J D Hainsworth1, W W Grosh, L S Burnett, H W Jones, S N Wolff, F A Greco.   

Abstract

STUDY
OBJECTIVE: To determine the efficacy of a 6-month course of combination chemotherapy with hexamethylmelamine, cyclophosphamide, doxorubicin, and cisplatin (H-CAP) in the treatment of advanced ovarian carcinoma.
DESIGN: Prospective, non-randomized, single-institution trial with a 6-month course of chemotherapy, followed by second-look laparotomy for restaging. Minimum follow-up after completion of therapy is 83 months. PATIENTS: Fifty-five patients with advanced (stage III or IV), intermediate- or high-grade epithelial carcinoma of the ovary. Twenty patients had limited residual tumor (3 cm or less maximal tumor diameter) after initial cytoreductive surgery; 35 had extensive residual disease.
INTERVENTIONS: All patients received chemotherapy with hexamethylmelamine (150 mg/m2 body surface area orally on days 1 to 14), cyclophosphamide (350 mg/m2 intravenously on days 1 and 8), doxorubicin (20 mg/m2 intravenously on days 1 and 8), and cisplatin (60 mg/m2 intravenously on day 1). Courses were repeated at 4-week intervals; 41 patients (75%) received six courses; 10 patients received five courses, 3 patients received four courses, and 1 patients received three courses. Forty-seven patients underwent second-look laparotomy after completion of therapy; 8 had their disease restaged clinically.

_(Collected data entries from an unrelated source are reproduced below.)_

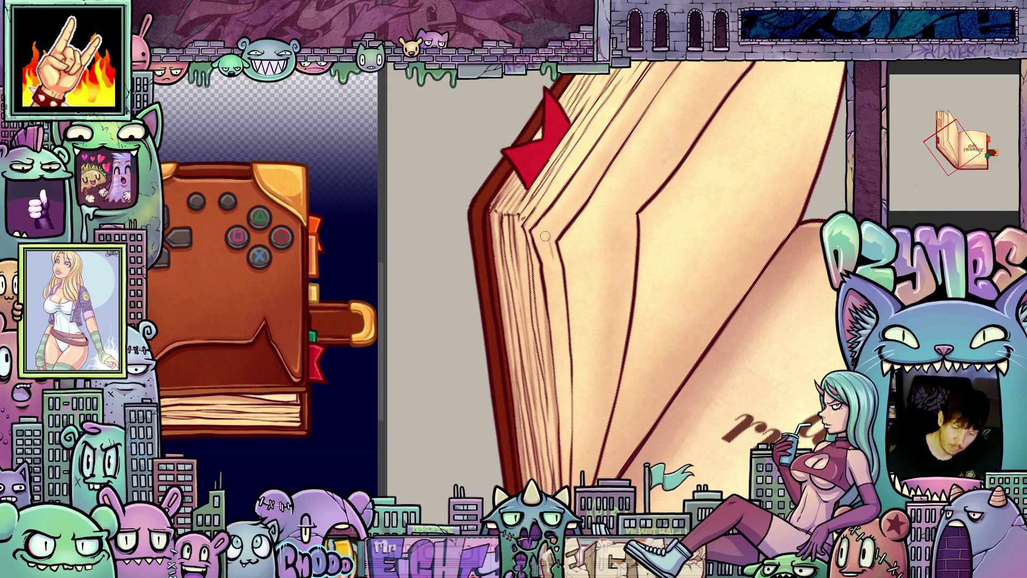
- Darken the page-edge line and extend dark strokes up and down it
drag(560, 307, 566, 372)
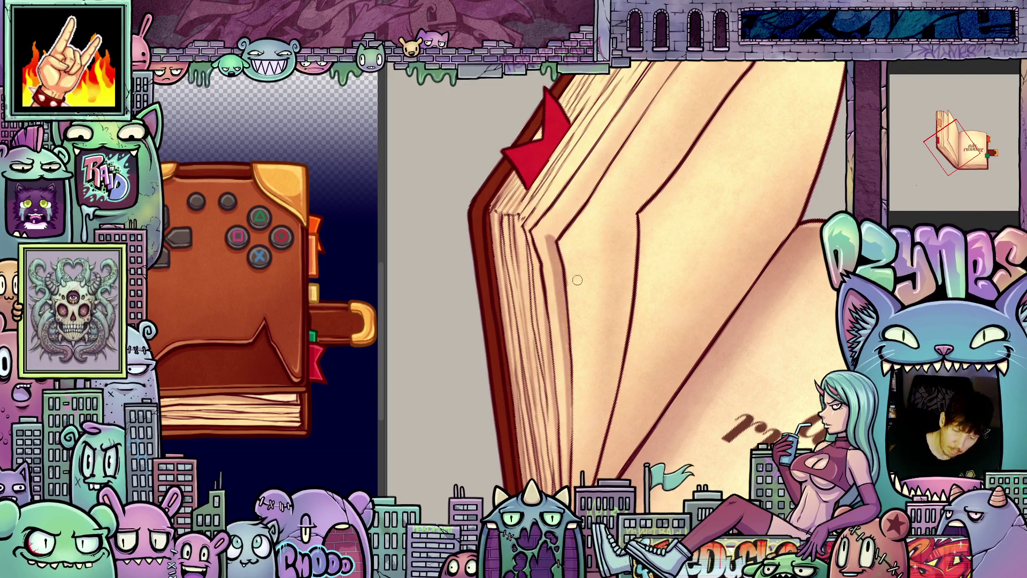
mouse_move(577, 280)
mouse_down()
mouse_move(668, 369)
mouse_move(583, 99)
mouse_move(577, 147)
mouse_up()
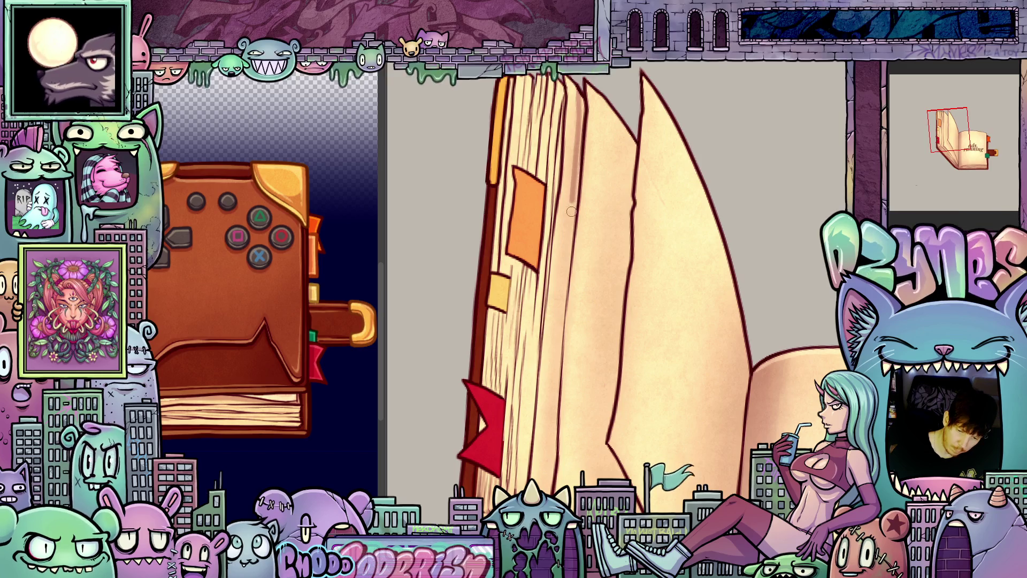
drag(556, 347, 540, 486)
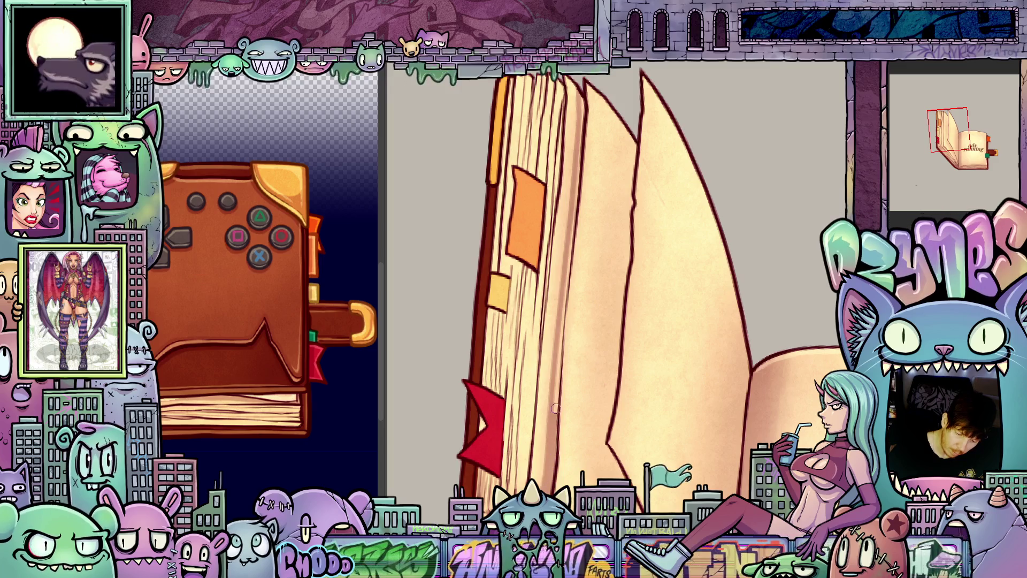
drag(557, 409, 562, 327)
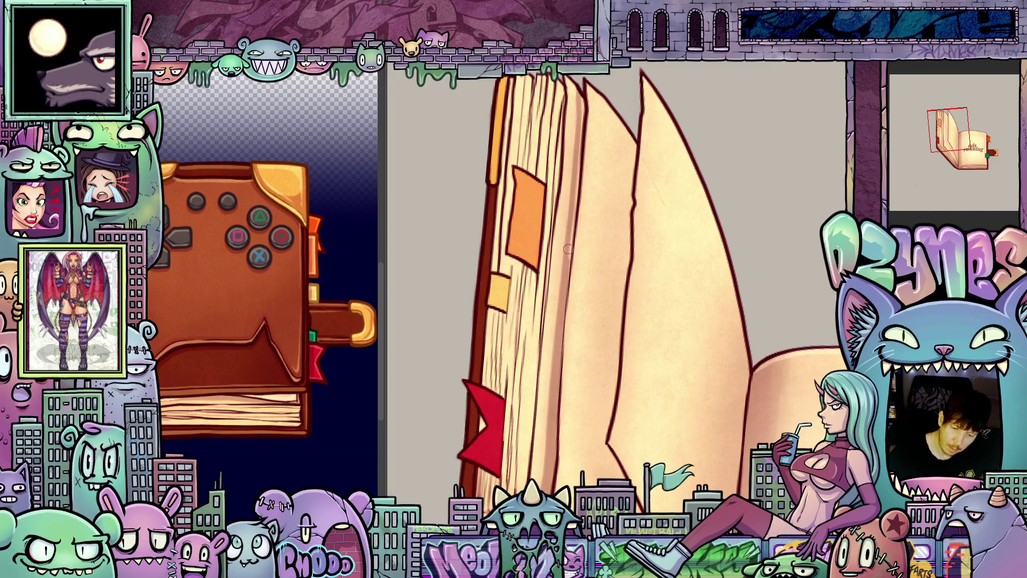
scroll(584, 242, down, 2)
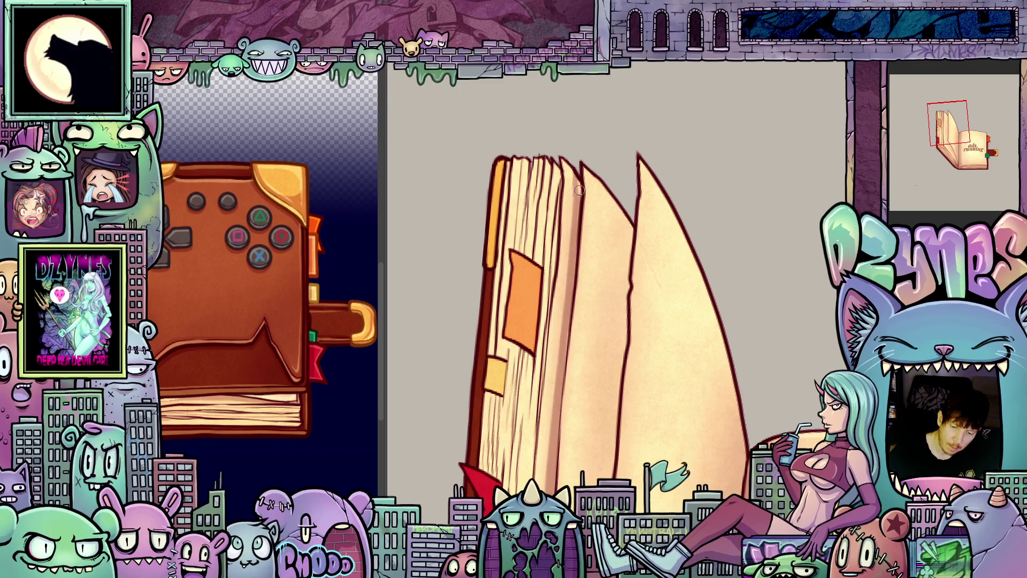
scroll(579, 173, up, 2)
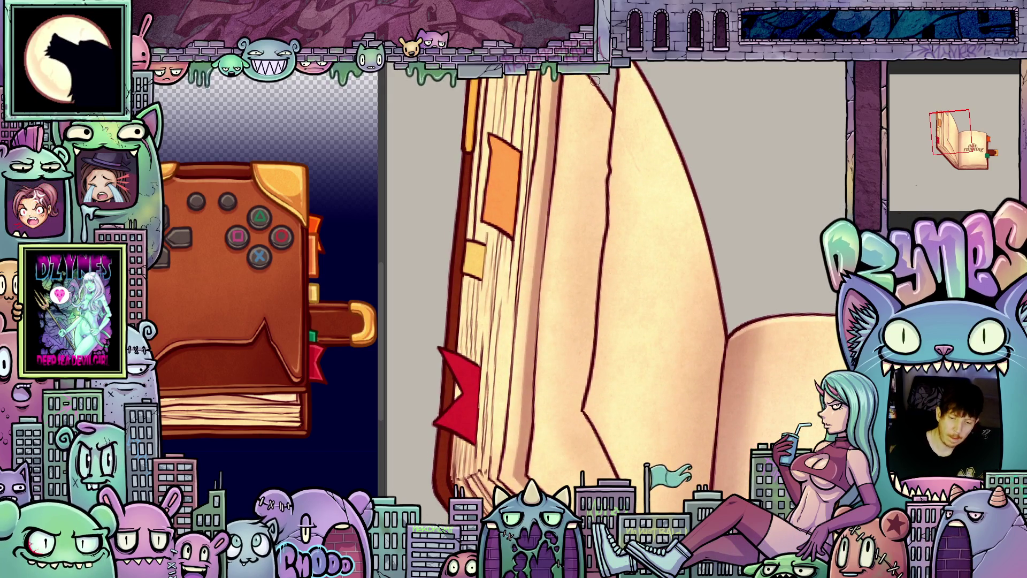
- Paint dark shading along the lower page edges and the page's inner curve
drag(592, 102, 579, 207)
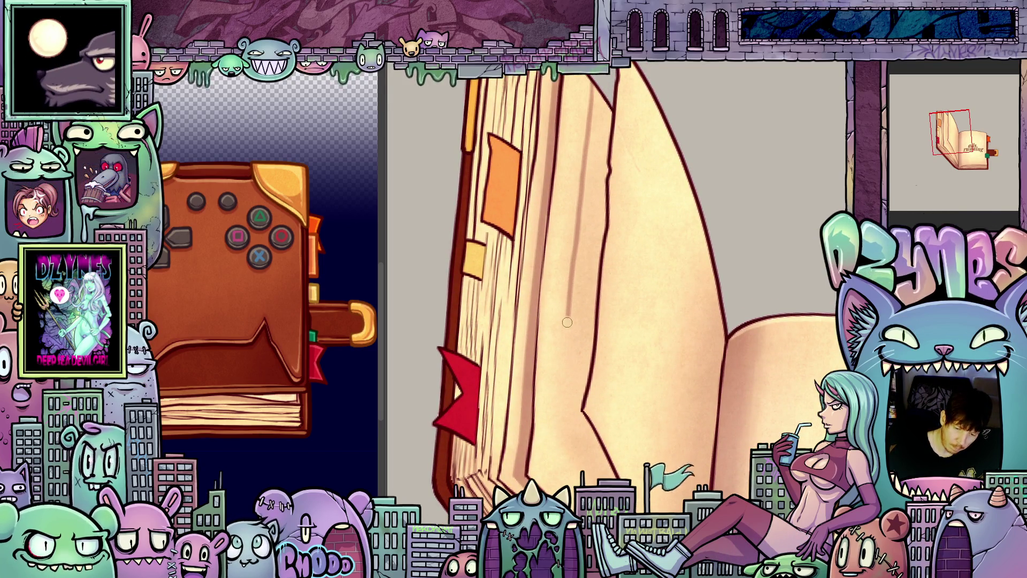
drag(568, 322, 553, 451)
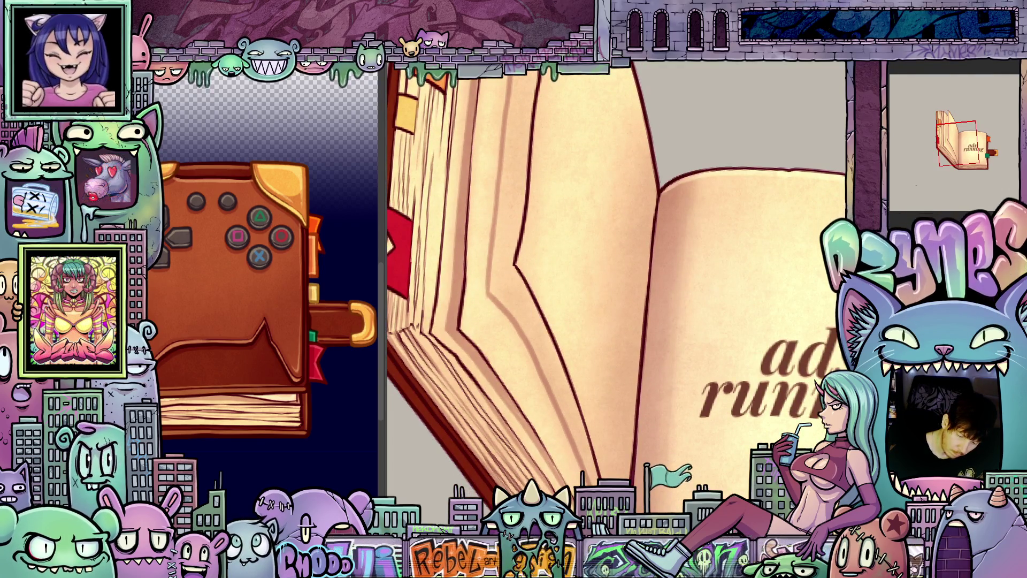
drag(565, 401, 588, 465)
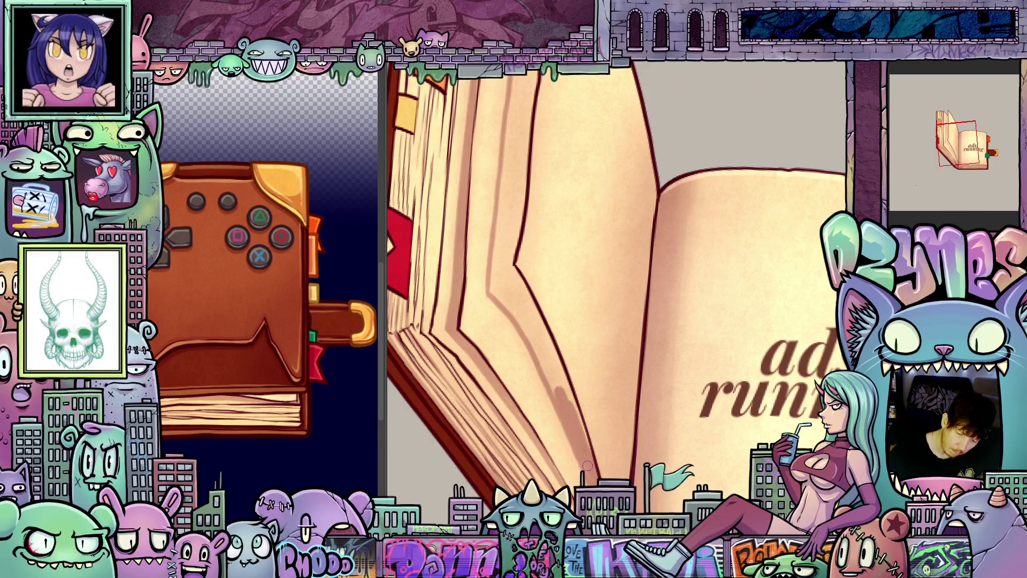
drag(559, 369, 591, 455)
mouse_move(533, 314)
mouse_down()
mouse_move(564, 383)
mouse_move(558, 395)
mouse_up()
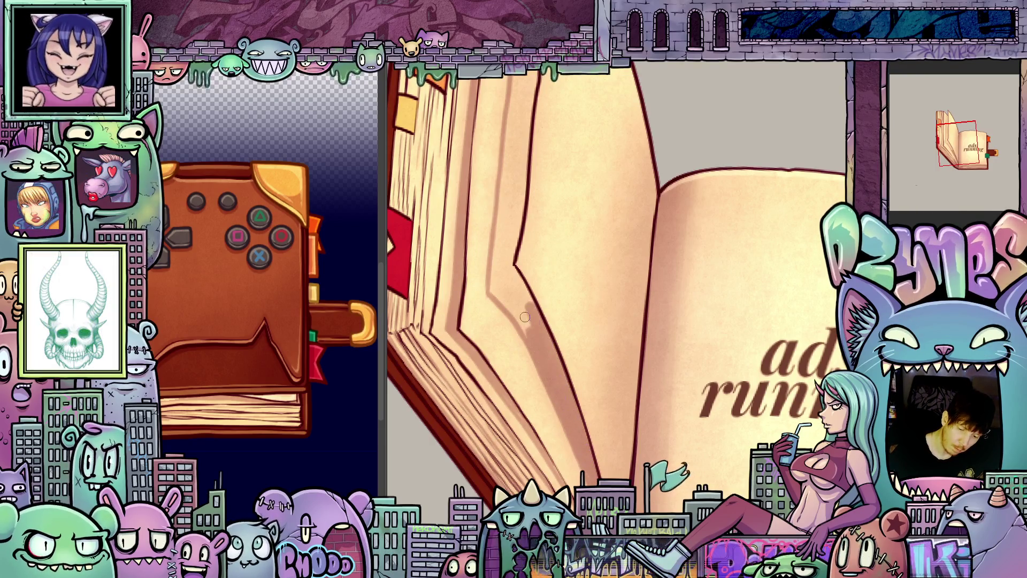
mouse_move(503, 300)
mouse_down()
mouse_move(492, 241)
mouse_move(524, 300)
mouse_move(527, 377)
mouse_up()
- Continue shading up the page edge, standing the view upright partway
scroll(511, 271, up, 3)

RESULTS: Fifty-three of fifty-five patients (96%) had either partial or complete response to treatment. Nineteen of forty-seven patients who had a second-look laparotomy had a surgically documented complete response; 17 of these 19 patients began chemotherapy with limited residual tumor. Ten patients (18%) remain disease-free 83 to 108 months after therapy, whereas three additional patients died of other diseases without clinical evidence of recurrent ovarian cancer. Nine of twenty patients who began chemotherapy with limited residual tumor remain disease-free, as compared to only 1 of 35 patients with more extensive tumor (P less than 0.001). All long-term, disease-free survivors had surgically documented complete response at second-look laparotomy.
CONCLUSIONS: Treatment with cisplatin-based combination chemotherapy after aggressive cytoreductive surgery should be considered standard treatment for advanced ovarian carcinoma. Our intensive, 6-month course of treatment produced results comparable to those previously reported with prolonged treatment.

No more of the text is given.